Welche Dokumente braucht es für die Übernahme?
Kern ist die schriftliche Vollmacht des Mandanten, die den neuen Mandatsträger zur Aktenanforderung und zum Behördenkontakt berechtigt. Dazu kommen die Kündigung an den bisherigen Berater, die Mandatsvereinbarung, Identifikationsunterlagen nach Geldwäschereigesetz sowie bei Organmandaten Handelsregister-Anmeldung, Annahmeerklärung und beglaubigte Unterschrift.
Was kostet eine Mandatsübernahme?
Die Handelsregister-Mutation der Organe kostet bei uns CHF 150. Laufende Mandate werden als Jahrespauschalen geführt: Verwaltungsratsmandat CHF 2'750, Geschäftsführungsmandat CHF 2'950, treuhänderischer Gesellschafter CHF 1'450, Buchhaltung ab CHF 1'200 pro Jahr, jeweils zuzüglich MWST (Stand: Juli 2026).
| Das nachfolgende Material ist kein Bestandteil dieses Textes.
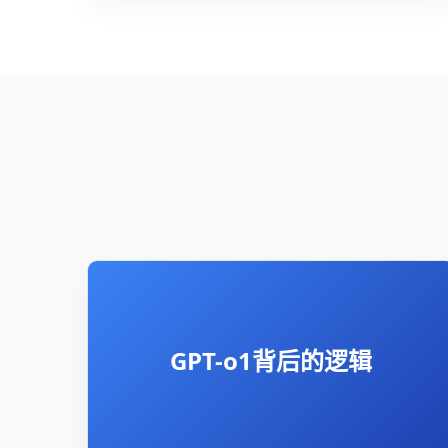
GPT-o1背后的逻辑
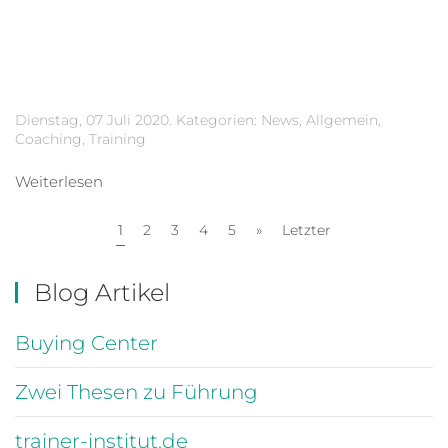
Dienstag, 07 Juli 2020. Kategorien:
News
,
Allgemein
,
Coaching
,
Training
Weiterlesen
1
2
3
4
5
»
Letzter
Blog Artikel
Buying Center
Zwei Thesen zu Führung
trainer-institut.de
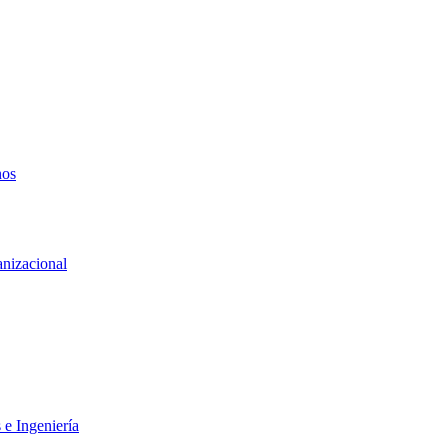
nos
anizacional
 e Ingeniería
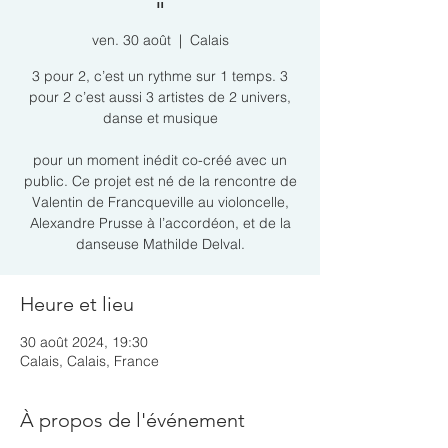
"
ven. 30 août
  |  
Calais
3 pour 2, c’est un rythme sur 1 temps. 3
pour 2 c’est aussi 3 artistes de 2 univers,
danse et musique
pour un moment inédit co-créé avec un
public. Ce projet est né de la rencontre de
Valentin de Francqueville au violoncelle,
Alexandre Prusse à l’accordéon, et de la
danseuse Mathilde Delval.
Heure et lieu
30 août 2024, 19:30
Calais, Calais, France
À propos de l'événement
Reine Beratungsmandate übernehmen wir ohne Wechselgebühr.
Kann der bisherige Treuhänder die Akten zurückbehalten?
Nein, grundsätzlich nicht. Nach Art. 400 OR muss der Beauftragte alles herausgeben, was er im Rahmen des Mandats erhalten oder erstellt hat — Belege, Verträge, Abschlüsse, Registerauszüge. Offene Honorare berechtigen nicht dazu, die Herausgabe geschäftskritischer Originalunterlagen zu blockieren. In der Praxis löst eine klare schriftliche Aufforderung mit Fristansetzung die meisten Fälle.
Worin unterscheidet sich die Mandatsübernahme vom VR-Mandat?
Die Mandatsübernahme ist der Wechselprozess: Ein bestehendes Mandat geht vom bisherigen auf einen neuen Träger über. Das VR-Mandat ist die Dienstleistung selbst: Ein Treuhänder stellt einer AG das gesetzlich verlangte Verwaltungsratsmitglied mit Wohnsitz in der Schweiz, bei der GmbH den Geschäftsführer. Wer noch keinen Mandatsträger hat, braucht keine Übernahme, sondern ein neues Mandat.